SHAPEFiles = {file1.shape;file2.shape;file4.shape;}

# SHAPE files can also be specified individually, which is often more 
# straightforward when only a few input sequences have SHAPE data:
SHAPE1 = file1.shape
SHAPE4 = file4.shape

# SHAPEintercept specifies the SHAPE intercept used by TurboFold.
# Note that if specified, this value is only used if one or more SHAPE files is also specified.
# Its default value is -0.6 kcal/mol.
SHAPEintercept = -0.6

# SHAPEslope specifies the SHAPE slope used by TurboFold.
# Note that if specified, this value is only used if one or more SHAPE files is also specified.
# Its default value is 1.8 kcal/mol.
SHAPEslope = 1.8

##### Using Rsample Mode for SHAPE data ##### 
# Rsample is a more accurate method of using SHAPE data, which uses stochastic
# sampling to match SHAPE values to structural motifs.
# Rsample mode can be enabled with the following option. 
# (If Rsample is not enabled, SHAPE data are used in legacy mode.)
UseRsample = 1

# The following options only have an effect when Rsample is enabled. 

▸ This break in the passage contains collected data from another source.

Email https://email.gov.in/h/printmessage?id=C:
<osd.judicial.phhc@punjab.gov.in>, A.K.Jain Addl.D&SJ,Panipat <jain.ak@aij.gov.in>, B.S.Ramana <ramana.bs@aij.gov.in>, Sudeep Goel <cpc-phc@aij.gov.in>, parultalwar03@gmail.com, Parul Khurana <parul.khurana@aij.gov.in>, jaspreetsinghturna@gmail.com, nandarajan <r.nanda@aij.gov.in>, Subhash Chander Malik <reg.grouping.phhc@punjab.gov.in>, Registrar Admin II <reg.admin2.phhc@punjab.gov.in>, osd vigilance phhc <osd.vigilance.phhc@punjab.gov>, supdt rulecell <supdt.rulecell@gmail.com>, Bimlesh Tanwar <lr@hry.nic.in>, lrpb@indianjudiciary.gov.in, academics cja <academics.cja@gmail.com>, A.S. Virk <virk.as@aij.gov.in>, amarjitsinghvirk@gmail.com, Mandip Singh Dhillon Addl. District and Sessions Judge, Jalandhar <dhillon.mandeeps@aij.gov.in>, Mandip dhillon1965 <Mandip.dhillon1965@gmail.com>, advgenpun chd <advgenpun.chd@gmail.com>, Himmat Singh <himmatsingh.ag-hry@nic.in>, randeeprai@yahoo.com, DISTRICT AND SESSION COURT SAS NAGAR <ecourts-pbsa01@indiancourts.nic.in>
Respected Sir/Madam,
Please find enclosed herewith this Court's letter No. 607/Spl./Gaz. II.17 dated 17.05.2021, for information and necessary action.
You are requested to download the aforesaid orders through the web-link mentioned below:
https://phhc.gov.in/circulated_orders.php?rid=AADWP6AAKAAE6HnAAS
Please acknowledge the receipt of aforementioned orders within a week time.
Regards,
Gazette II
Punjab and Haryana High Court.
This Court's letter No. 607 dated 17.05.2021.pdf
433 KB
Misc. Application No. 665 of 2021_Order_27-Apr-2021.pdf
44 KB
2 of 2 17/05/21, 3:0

# Specify a seed number for stochastic sampling in Rsample mode.
Seed = 1

# Cparam and Offset specify the SHAPE constraints in Rsample mode.
# Cparam is used to establish the relationship between free energy and reactivities.
# Offset is used to account for the fact that normalized reactivities can be less than zero.
# The default values for Cparam is 0.5; for Offset is 1.1.
Cparam = 0.5
Offset = 1.1

# NumSamples specify the number of samples for stochastic sampling in Rsample mode.
# The default value is 10000.
NumSamples = 10000

References:

  1. Harmanci, A.O., Sharma, G., and Mathews, D.H.
    "TurboFold: Iterative Probabilistic Estimation of Secondary Structures for Multiple RNA Sequences."
    BMC Bioinformatics, 12:108. (2011).
  2. Reuter, J.S. and Mathews, D.H.
    "RNAstructure: software for RNA secondary structure prediction and analysis."
    BMC Bioinformatics, 11:129. (2010).